Monde
Des frappes israéliennes secouent l’est et le sud du Liban, le Hezbollah dénonce une impasse politique


Alors qu’une nouvelle prolongation de la trêve a été annoncée après des pourparlers à Washington, l’armée israélienne a de nouveau visé des localités libanaises ce dimanche, suscitant la colère du Hezbollah qui rejette tout compromis sur son désarmement.
Dimanche, l’aviation israélienne a mené des raids dans l’est et le sud du Liban, selon les informations relayées par l’agence de presse officielle libanaise. Dans l’est du pays, deux frappes ont ciblé la localité de Sohmor, située dans l’ouest de la région de la Békaa. Dans le sud, plusieurs secteurs des régions de Nabatiyé et de Tyr ont également été touchés par de nouvelles séries de bombardements. Ces opérations interviennent alors que les États-Unis avaient annoncé vendredi, à l’issue d’une deuxième journée de discussions entre Israël et le Liban à Washington, la prolongation d’un cessez-le-feu entré en vigueur le 17 avril et qui devait expirer ce dimanche.

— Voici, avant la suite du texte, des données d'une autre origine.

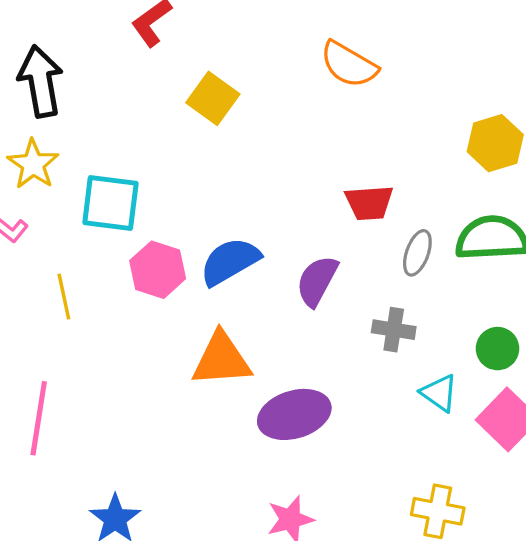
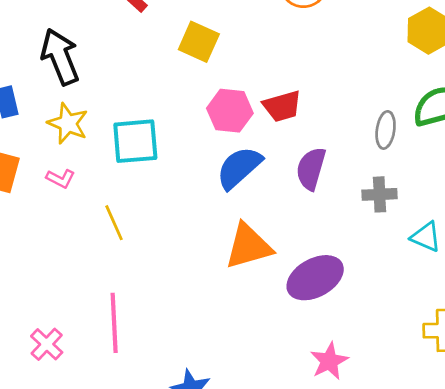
red trapezoid: (369, 203) -> (282, 106), moved
pink hexagon: (158, 270) -> (230, 111), moved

Le Hezbollah, de son côté, continue de revendiquer des attaques contre les forces israéliennes, tant sur le territoire libanais que dans le nord d’Israël, présentant ces actions comme des représailles à des violations répétées de la trêve par l’État hébreu. Samedi, le mouvement pro-iranien a affirmé avoir visé une installation militaire dans le nord d’Israël, après avoir annoncé plusieurs opérations contre les troupes israéliennes déployées dans une zone occupée du sud du Liban.
Le parti chiite rejette catégoriquement les négociations directes entre le Liban et Israël, une première depuis des décennies entre deux pays sans relations diplomatiques. Ces pourparlers portent notamment sur la question épineuse du désarmement du Hezbollah, que le groupe refuse avec fermeté. Un député du mouvement, Hussein Hajj Hassan, a estimé dimanche que ces discussions n’avaient pas abouti à un cessez-le-feu et qu’elles avaient plongé les autorités libanaises dans une impasse. Selon lui, le pouvoir libanais s’engage dans une voie dangereuse, incapable de satisfaire les exigences israéliennes, en particulier sur le désarmement de sa milice. Samedi, le Hezbollah avait déjà qualifié la proposition d’instaurer un mécanisme sécuritaire supervisé par les États-Unis de concession gratuite offerte à l’ennemi.
Le Liban a été entraîné dans une guerre régionale avec l’Iran le 2 mars, lorsque le Hezbollah a lancé une attaque contre Israël en riposte à la mort du guide suprême iranien Ali Khamenei. Depuis le début de ce conflit, près de 3 000 personnes ont perdu la vie et plus d’un million de Libanais ont été déplacés, selon les chiffres officiels. Le bilan des frappes israéliennes au Liban depuis l’entrée en vigueur de la trêve dépasse désormais les 400 morts, d’après un décompte basé sur des données officielles.